Aposentados, pensionistas e outros beneficiários do Instituto Nacional do Seguro Social (INSS) que comparecerem às urnas nas eleições de outubro não precisarão realizar outra forma de prova de vida neste ano. O voto será utilizado como uma das formas de confirmação automática de que o beneficiário está vivo.

A informação foi divulgada pelo Ministério da Previdência Social nesta sexta-feira (18). Atualmente, o procedimento de prova de vida abrange cerca de 40 milhões de beneficiários ativos, entre aposentados, pensionistas e pessoas que recebem benefícios assistenciais.

O comparecimento às urnas será identificado por meio do cruzamento de informações entre a Justiça Eleitoral e os dados do INSS. Dessa forma, o beneficiário que votar terá o registro utilizado automaticamente para a comprovação de vida.

Segundo o ministro da Previdência Social, Wolney Queiroz, o eleitor que comparecer para votar já terá esse procedimento contabilizado pelo INSS.

A medida busca facilitar a vida dos beneficiários e evitar deslocamentos desnecessários, principalmente para idosos e pessoas com dificuldade de mobilidade.

A prova de vida deixou de depender, como regra, do comparecimento presencial a uma agência. Desde mudanças estabelecidas pela Lei nº 13.846/2019, o próprio Estado deve buscar informações em diferentes bases de dados para confirmar que o beneficiário continua vivo.

A votação nas eleições está entre os critérios utilizados para essa verificação desde 2022, conforme regulamentação do INSS.

E quem não votar?

Quem não comparecer às urnas não perderá automaticamente o benefício e continuará tendo a prova de vida realizada por outros meios.

O INSS utiliza o Sistema de Registro de Informações Sociais (SIRIS), que reúne diferentes fontes de dados do governo para identificar eventos que possam confirmar que o cidadão está vivo.

Entre as informações utilizadas estão registros relacionados à emissão de documentos, atendimentos e outras movimentações realizadas pelo cidadão.

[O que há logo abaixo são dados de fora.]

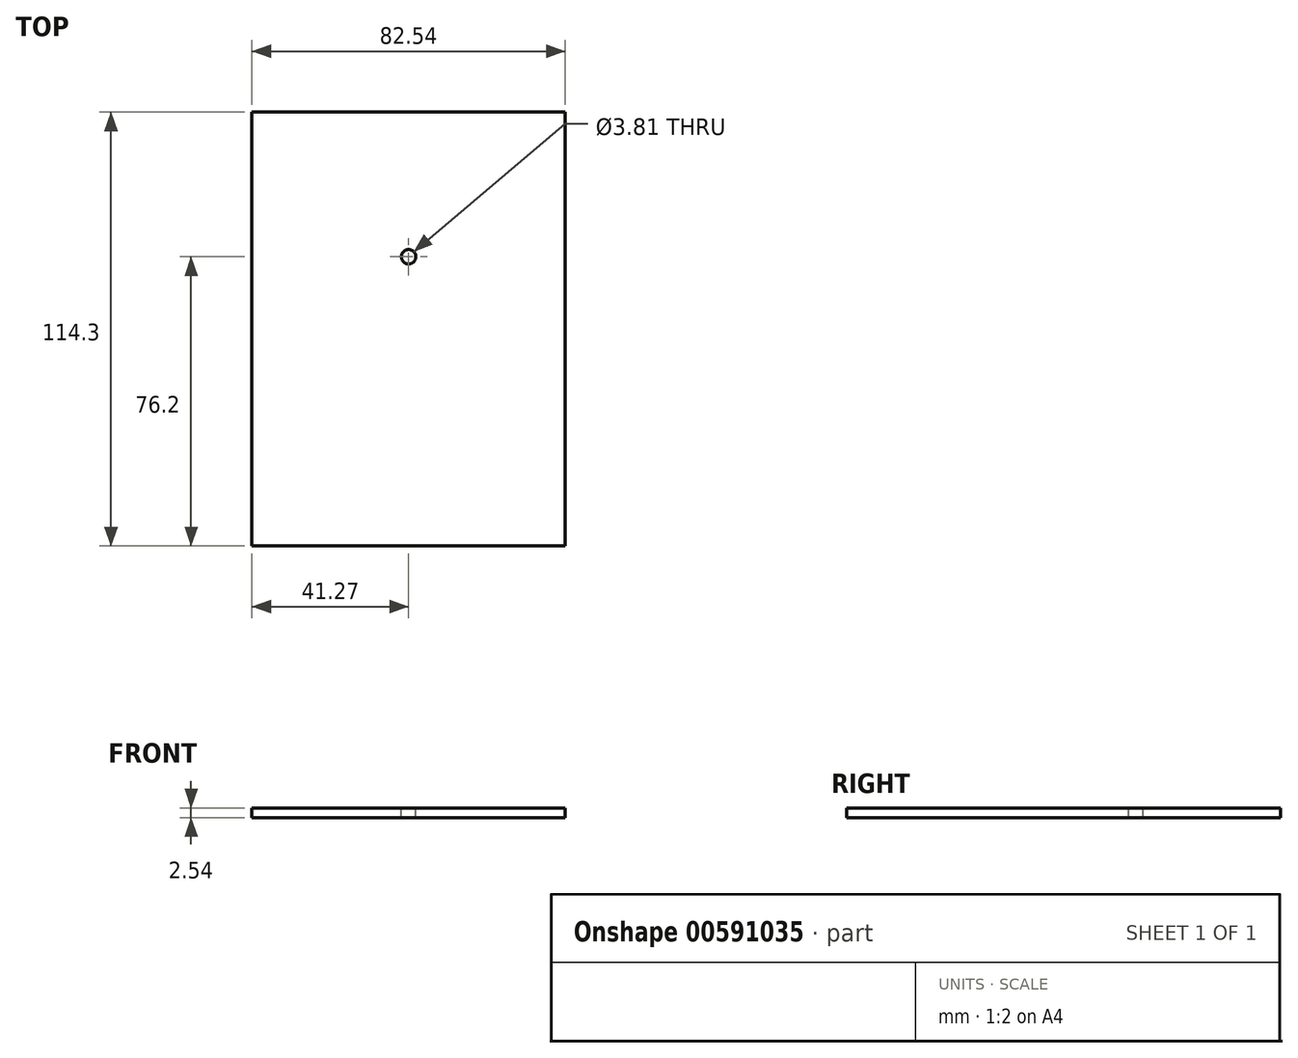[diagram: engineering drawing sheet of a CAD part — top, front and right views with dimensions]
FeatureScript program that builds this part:
annotation { "Feature Type Name" : "Feature", "Feature Type Description" : "" }
export const myFeature = defineFeature(function(context is Context, id is Id, definition is map)
    precondition{}
    {
        {
            var Q0;
            Q0=qCreatedBy(makeId("Top.planeOp"),FACE);
            var sketch = newSketch(context, id + "F0", { "sketchPlane" : qUnion([Q0])});
            skLineSegment(sketch, "E0.bottom", {"start": v(-41.28, 57.15) * mm, "end": v(41.27, 57.15) * mm});
            skLineSegment(sketch, "E0.top", {"start": v(-41.28, -57.15) * mm, "end": v(41.28, -57.15) * mm});
            skLineSegment(sketch, "E0.left", {"start": v(-41.28, 57.15) * mm, "end": v(-41.28, -57.15) * mm});
            skLineSegment(sketch, "E0.right", {"start": v(41.27, 57.15) * mm, "end": v(41.28, -57.15) * mm});
            skSolve(sketch);
        }
        {
            var Q0;
            Q0 = qSketchRegion(id + "F0", true);
            extrude(context, id + "F1", {"entities" : qUnion([Q0]), "depth" : 2.54 * mm, "offsetDistance" : 25.4 * mm});
        }
        {
            var Q0;
            Q0=makeQuery(id+"F1.opExtrude","CAP_FACE",FACE,{"disambiguationData":[OSD([sQuery(id+"F0.wireOp",EDGE,"E0.bottom"),sQuery(id+"F0.wireOp",EDGE,"E0.top"),sQuery(id+"F0.wireOp",EDGE,"E0.left"),sQuery(id+"F0.wireOp",EDGE,"E0.right")])],"isStart":false});
            var sketch = newSketch(context, id + "F2", { "sketchPlane" : qUnion([Q0])});
            skCircle(sketch, "E1", {"center": v(0, 19.05) * mm, "radius": 1.9 * mm});
            skSolve(sketch);
        }
        {
            var Q0;
            Q0 = qSketchRegion(id + "F2", true);
            extrude(context, id + "F3", {"entities" : qUnion([Q0]), "operationType" : NewBodyOperationType.REMOVE, "endBound" : BoundingType.THROUGH_ALL, "oppositeDirection" : true, "depth" : 25.4 * mm, "offsetDistance" : 25.4 * mm});
        }
    });
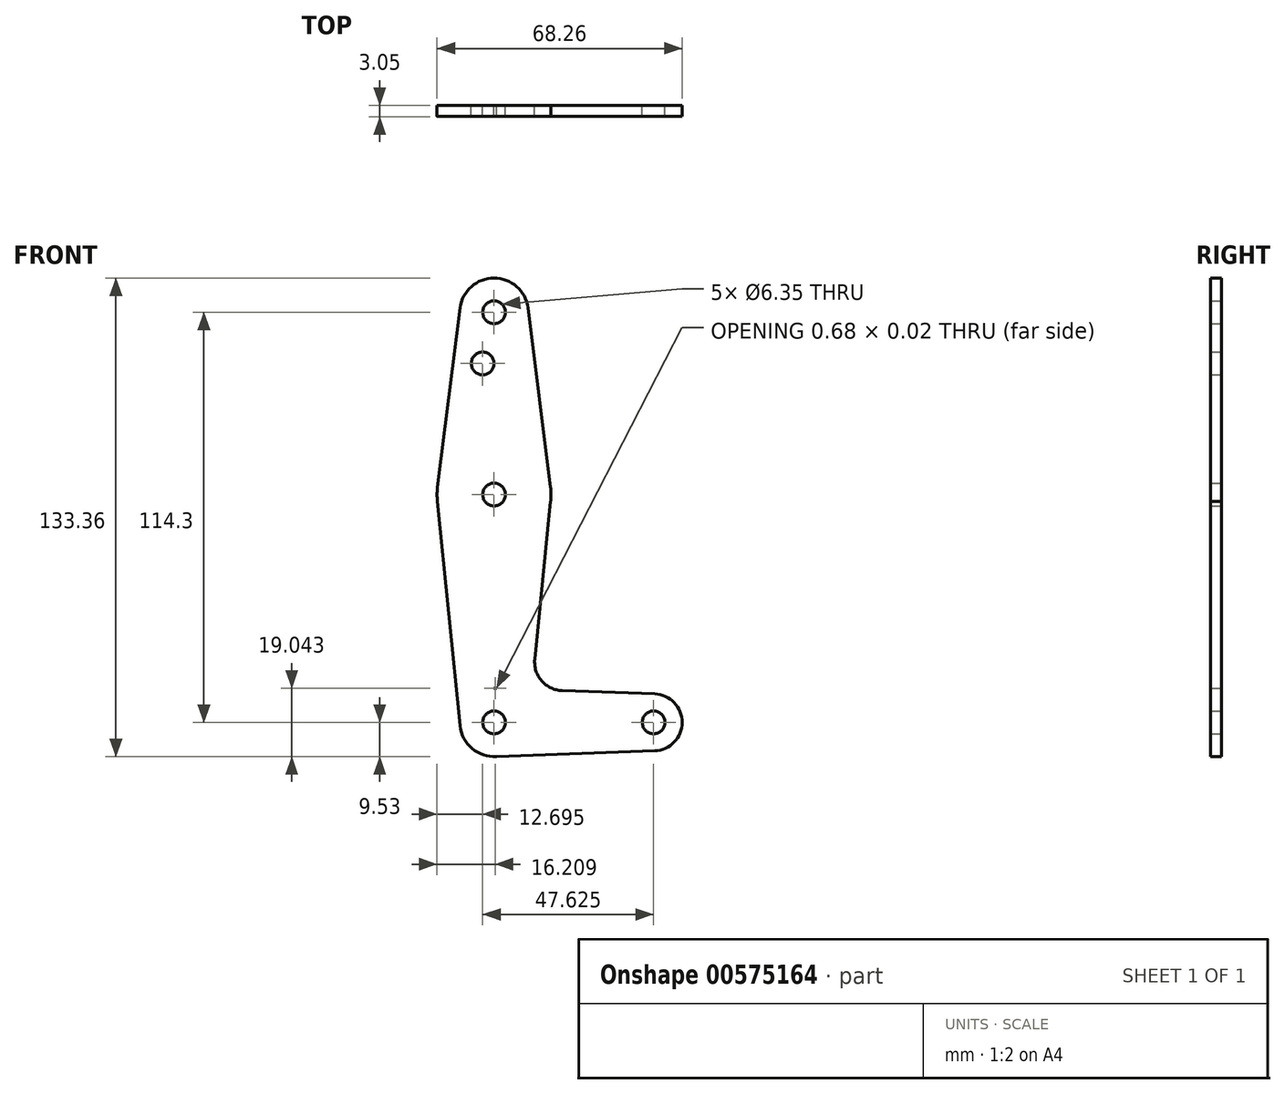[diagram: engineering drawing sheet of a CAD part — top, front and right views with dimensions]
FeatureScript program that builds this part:
annotation { "Feature Type Name" : "Feature", "Feature Type Description" : "" }
export const myFeature = defineFeature(function(context is Context, id is Id, definition is map)
    precondition{}
    {
        {
            var Q0;
            Q0=qCreatedBy(makeId("Front.planeOp"),FACE);
            var sketch = newSketch(context, id + "F0", { "sketchPlane" : qUnion([Q0])});
            skLineSegment(sketch, "E0", {"start": v(0, 0) * mm, "end": v(0, 114.3) * mm, "construction": true});
            skLineSegment(sketch, "E1", {"start": v(0, 0) * mm, "end": v(44.45, 0) * mm, "construction": true});
            skCircle(sketch, "E2", {"center": v(0, 63.5) * mm, "radius": 15.88 * mm});
            skCircle(sketch, "E3", {"center": v(0, 114.3) * mm, "radius": 9.53 * mm});
            skCircle(sketch, "E4", {"center": v(0, 0) * mm, "radius": 9.53 * mm});
            skCircle(sketch, "E5", {"center": v(44.45, 0) * mm, "radius": 7.94 * mm});
            skLineSegment(sketch, "E6", {"start": v(-9.45, 115.5) * mm, "end": v(-15.75, 65.48) * mm});
            skLineSegment(sketch, "E7", {"start": v(9.45, 115.5) * mm, "end": v(15.75, 65.48) * mm});
            skLineSegment(sketch, "E8", {"start": v(0, -9.53) * mm, "end": v(44.73, -7.93) * mm});
            skCircle(sketch, "E9", {"center": v(-3.18, 100.03) * mm, "radius": 3.18 * mm});
            skCircle(sketch, "E10", {"center": v(0, 0) * mm, "radius": 3.18 * mm});
            skCircle(sketch, "E11", {"center": v(44.45, 0) * mm, "radius": 3.18 * mm});
            skCircle(sketch, "E12", {"center": v(0, 63.5) * mm, "radius": 3.18 * mm});
            skCircle(sketch, "E13", {"center": v(0, 114.3) * mm, "radius": 3.18 * mm});
            skPoint(sketch, "E14.newPointB", {"position": v(0, 9.53) * mm});
            skLineSegment(sketch, "E15", {"start": v(-15.75, 61.52) * mm, "end": v(-9.48, -0.95) * mm});
            skLineSegment(sketch, "E16", {"start": v(15.75, 61.52) * mm, "end": v(11.34, 17.59) * mm});
            skLineSegment(sketch, "E17", {"start": v(44.73, 7.93) * mm, "end": v(18.97, 8.85) * mm});
            skLineSegment(sketch, "E18.trimOffspring", {"start": v(0.68, 9.5) * mm, "end": v(0, 9.53) * mm});
            skLineSegment(sketch, "E19.trimOffspring", {"start": v(9.57, 0) * mm, "end": v(9.48, -0.95) * mm});
            skPoint(sketch, "E20.visualSharp", {"position": v(10.5, 9.15) * mm});
            skArc(sketch, "E20.filletArc", {"start": v(11.34, 17.59) * mm, "mid": v(13.26, 11.57) * mm, "end": v(18.97, 8.85) * mm});
            skSolve(sketch);
        }
        {
            var Q0;
            Q0 = qSketchRegion(id + "F0", true);
            extrude(context, id + "F1", {"entities" : qUnion([Q0]), "depth" : 3.05 * mm, "offsetDistance" : 25.4 * mm});
        }
    });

Somente quando o sistema não encontra nenhuma informação que confirme a situação do beneficiário é que ele pode ser chamado para regularizar a prova de vida.

O objetivo é evitar que aposentados e pensionistas precisem ir presencialmente a uma unidade do INSS apenas para comprovar que continuam vivos.

Em 2024, por exemplo, a base de dados da Justiça Eleitoral registrou eventos relacionados a mais de 20,9 milhões de beneficiários, contribuindo para a atualização de aproximadamente 5 milhões de provas de vida.